Roddy followed her into a more modest breakfast room with glass doors opening onto a flower-lined central courtyard.

"It must have been a terrible shock to realize that your husband was dead," he said, a pained look on his face.

She nodded. "It was bad, but the sadness did not linger so long as it might have. Our relationship had been deteriorating for some time prior to the accident. He had become so wrapped up in his causes that he seemed to lose interest in me."

Roddy's eyes took in the shapely figure and her attractive face. He gave her a skeptical look. "Lose interest in you? I find that hard to believe."

She smiled. "You don't know what a hellish bitch I can be."

"Sure. Hell hath no fury—"

"Like a scorned woman.
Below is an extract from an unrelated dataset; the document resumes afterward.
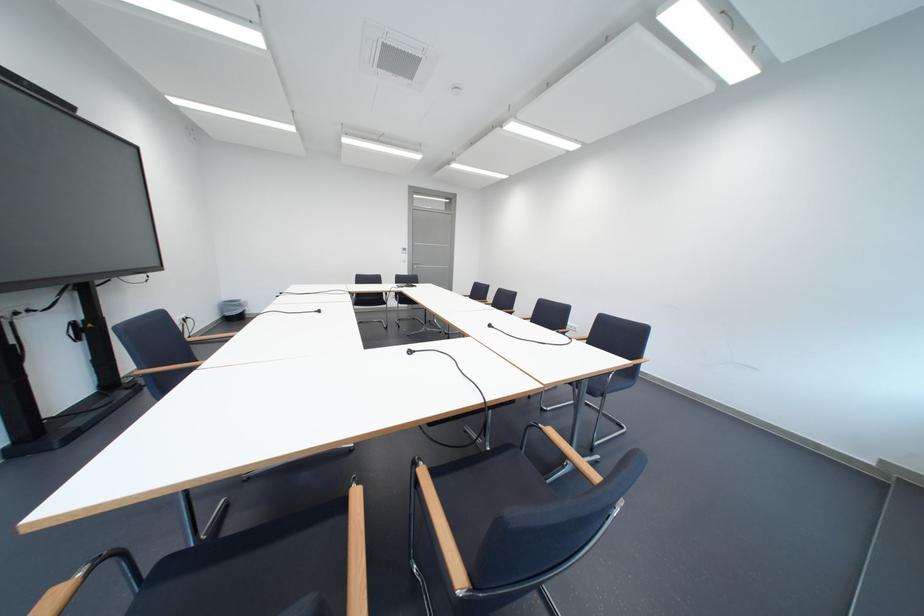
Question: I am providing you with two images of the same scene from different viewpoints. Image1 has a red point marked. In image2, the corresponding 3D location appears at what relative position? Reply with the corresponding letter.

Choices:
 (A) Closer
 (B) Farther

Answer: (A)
If we're going to indulge in cliches, don't forget that beauty is only skin deep."

"Ah, but what skin."

She laughed, a happy, bubbling laugh. "I think you could be a naughty boy, Roddy."
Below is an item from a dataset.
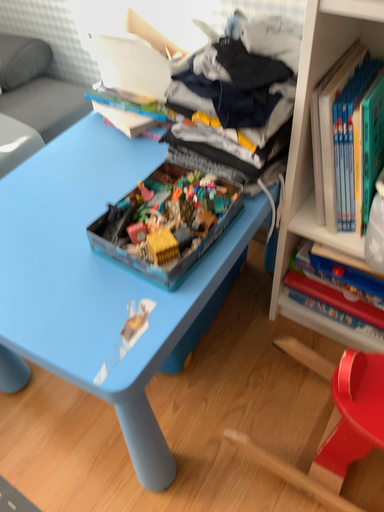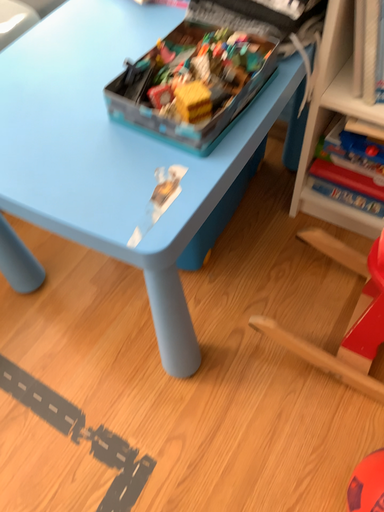
Question: How did the camera likely rotate when shooting the video?

Choices:
 (A) rotated upward
 (B) rotated downward

Answer: (B)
"Possibly," he said, shrugging. "It's been so long, I can't remember."

They walked through a recreation room that adjoined the swimming pool and finally a spacious, modern kitchen.

"Some of the other rooms in the back are servants quarters," she said. "For the rest of the tour, we go upstairs."

She showed him her parents' large bedroom, still furnished as when they were alive. He saw the nursery with its pink crib, stuffed animals and toys she had used as a child. There were spacious guest rooms and more bathrooms. Then Elena ushered him into a bedroom that more closely resembled a suite in a fancy hotel. It had a totally feminine look, an odd contrast of old and new. Polarities, he thought. The kingsize bed was solid oak with intricately-carved designs, covered by a white spread decorated with purple roses. Lampshades on the bedside tables were a matching lavender. A table and chairs sat at one side, flanked by a large projection TV. One door opened into an oversize bathroom with both shower and jacuzzi. Another revealed a large, walk-in closet. The opposite side of the room featured a set of glass doors shrouded by curtains.